Study after study has proved it. While stock markets have averaged returns better than 10% per year for the last three decades, the average individual investor has lagged considerably.

You can avoid joining these struggling investors by remembering a few simple tips.

The first is to avoid buying only when stocks are hot. The easiest way to do that is to simply dollar-cost average. You’ll buy a little when prices are high, sure, but you’ll also be buying when stocks are depressed as well. Dollar-cost averaging will work out well during someone’s investing lifetime.

The next tip is to avoid selling, especially if your investments consist of passive index funds. Sometimes, like in 2008-09, stocks will fall a long way. This can come to a shock to someone who isn’t really paying attention.

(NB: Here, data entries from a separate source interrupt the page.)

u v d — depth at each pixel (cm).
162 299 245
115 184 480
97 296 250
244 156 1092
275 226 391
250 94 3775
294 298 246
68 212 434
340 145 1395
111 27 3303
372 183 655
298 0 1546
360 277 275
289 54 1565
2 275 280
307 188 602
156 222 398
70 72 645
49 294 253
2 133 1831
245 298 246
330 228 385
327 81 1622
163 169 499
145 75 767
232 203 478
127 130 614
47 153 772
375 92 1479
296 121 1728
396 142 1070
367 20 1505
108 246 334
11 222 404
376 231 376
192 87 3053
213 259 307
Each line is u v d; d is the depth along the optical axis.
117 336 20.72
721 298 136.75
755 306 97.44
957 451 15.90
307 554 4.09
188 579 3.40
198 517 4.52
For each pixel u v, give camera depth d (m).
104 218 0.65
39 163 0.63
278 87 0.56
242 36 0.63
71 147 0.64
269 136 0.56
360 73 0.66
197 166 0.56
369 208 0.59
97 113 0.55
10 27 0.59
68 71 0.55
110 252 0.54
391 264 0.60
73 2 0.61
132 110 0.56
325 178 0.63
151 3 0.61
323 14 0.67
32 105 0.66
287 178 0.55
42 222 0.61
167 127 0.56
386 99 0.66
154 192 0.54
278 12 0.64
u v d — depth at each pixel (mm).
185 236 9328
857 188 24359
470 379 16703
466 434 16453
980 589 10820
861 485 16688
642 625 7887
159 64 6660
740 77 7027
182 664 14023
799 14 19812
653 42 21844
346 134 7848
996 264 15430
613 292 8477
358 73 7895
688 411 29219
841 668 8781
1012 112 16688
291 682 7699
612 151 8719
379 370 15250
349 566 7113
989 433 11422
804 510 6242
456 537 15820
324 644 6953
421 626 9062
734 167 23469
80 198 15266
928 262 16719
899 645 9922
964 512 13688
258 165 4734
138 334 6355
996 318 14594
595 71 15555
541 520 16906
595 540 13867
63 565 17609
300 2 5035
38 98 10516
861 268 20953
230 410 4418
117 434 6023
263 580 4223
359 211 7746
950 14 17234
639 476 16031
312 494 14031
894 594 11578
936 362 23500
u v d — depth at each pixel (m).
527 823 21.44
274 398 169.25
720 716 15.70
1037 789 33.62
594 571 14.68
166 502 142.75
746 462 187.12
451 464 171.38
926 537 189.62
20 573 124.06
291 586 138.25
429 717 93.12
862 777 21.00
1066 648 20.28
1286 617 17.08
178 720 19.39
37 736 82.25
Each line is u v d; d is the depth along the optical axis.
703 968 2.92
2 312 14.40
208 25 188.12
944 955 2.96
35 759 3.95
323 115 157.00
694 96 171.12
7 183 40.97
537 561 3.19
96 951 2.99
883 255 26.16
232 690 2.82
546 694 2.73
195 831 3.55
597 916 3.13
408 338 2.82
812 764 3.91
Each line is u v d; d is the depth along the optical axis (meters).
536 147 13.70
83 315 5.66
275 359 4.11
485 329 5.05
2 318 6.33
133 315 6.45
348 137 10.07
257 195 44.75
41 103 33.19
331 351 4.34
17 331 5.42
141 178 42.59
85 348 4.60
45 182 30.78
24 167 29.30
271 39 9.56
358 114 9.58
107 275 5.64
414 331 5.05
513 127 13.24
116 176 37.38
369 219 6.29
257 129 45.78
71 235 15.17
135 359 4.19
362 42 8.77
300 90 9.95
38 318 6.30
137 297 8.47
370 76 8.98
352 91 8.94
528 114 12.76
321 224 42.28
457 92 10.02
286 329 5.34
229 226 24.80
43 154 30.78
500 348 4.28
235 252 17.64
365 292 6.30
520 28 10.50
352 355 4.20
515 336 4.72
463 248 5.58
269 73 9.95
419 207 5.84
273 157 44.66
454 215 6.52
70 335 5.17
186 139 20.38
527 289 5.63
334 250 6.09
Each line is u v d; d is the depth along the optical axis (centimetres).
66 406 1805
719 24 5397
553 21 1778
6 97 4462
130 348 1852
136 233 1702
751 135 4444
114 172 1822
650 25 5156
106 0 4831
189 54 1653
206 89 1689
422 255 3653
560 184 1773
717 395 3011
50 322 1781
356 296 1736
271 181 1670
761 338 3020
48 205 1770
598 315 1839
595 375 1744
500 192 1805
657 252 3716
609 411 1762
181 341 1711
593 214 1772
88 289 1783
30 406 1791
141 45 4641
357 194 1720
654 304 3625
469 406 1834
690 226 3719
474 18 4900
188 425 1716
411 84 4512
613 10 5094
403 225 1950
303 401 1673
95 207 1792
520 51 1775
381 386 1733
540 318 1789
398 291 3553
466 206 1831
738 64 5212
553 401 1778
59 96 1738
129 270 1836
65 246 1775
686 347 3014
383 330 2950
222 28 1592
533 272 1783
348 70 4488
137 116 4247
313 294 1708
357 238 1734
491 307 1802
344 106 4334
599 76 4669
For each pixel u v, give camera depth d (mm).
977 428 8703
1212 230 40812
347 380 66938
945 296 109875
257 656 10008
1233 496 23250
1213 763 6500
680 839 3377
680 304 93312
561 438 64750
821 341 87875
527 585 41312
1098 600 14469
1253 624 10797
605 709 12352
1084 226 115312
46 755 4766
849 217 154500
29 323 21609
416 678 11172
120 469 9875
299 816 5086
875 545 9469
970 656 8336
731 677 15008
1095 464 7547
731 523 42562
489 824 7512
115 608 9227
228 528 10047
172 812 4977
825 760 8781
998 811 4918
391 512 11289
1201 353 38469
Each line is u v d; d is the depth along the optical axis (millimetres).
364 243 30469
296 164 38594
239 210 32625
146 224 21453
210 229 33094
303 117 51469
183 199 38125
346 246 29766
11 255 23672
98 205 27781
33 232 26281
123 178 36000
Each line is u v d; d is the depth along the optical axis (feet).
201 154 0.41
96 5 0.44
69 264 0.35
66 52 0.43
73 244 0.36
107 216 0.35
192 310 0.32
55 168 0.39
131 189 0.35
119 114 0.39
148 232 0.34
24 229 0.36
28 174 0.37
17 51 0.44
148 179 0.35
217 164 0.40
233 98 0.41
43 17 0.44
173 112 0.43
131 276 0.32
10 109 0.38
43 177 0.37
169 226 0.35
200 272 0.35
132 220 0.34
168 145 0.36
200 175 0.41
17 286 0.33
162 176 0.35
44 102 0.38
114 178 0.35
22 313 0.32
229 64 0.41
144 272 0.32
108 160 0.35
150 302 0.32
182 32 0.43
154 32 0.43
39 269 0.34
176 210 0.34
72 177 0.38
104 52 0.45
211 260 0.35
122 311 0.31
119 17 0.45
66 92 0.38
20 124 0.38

Nobody wants to open their statement and discover they’ve lost half their money. But it will likely happen.

No matter how terrible things may look, this is not the time to sell. If anything, it’s time to buy. Investors who put money to work during the depths of the last crisis are sitting pretty today.

Many investors ignore bonds, convinced 2% yields aren’t going to make anyone rich. But bonds serve a significant role in the average portfolio. They go up when stocks go down, which smooths out returns. A 40% loss might turn into a 20% loss if a portfolio has a strong bond component. That still stings, but it might be the difference between selling at the bottom in frustration and holding on.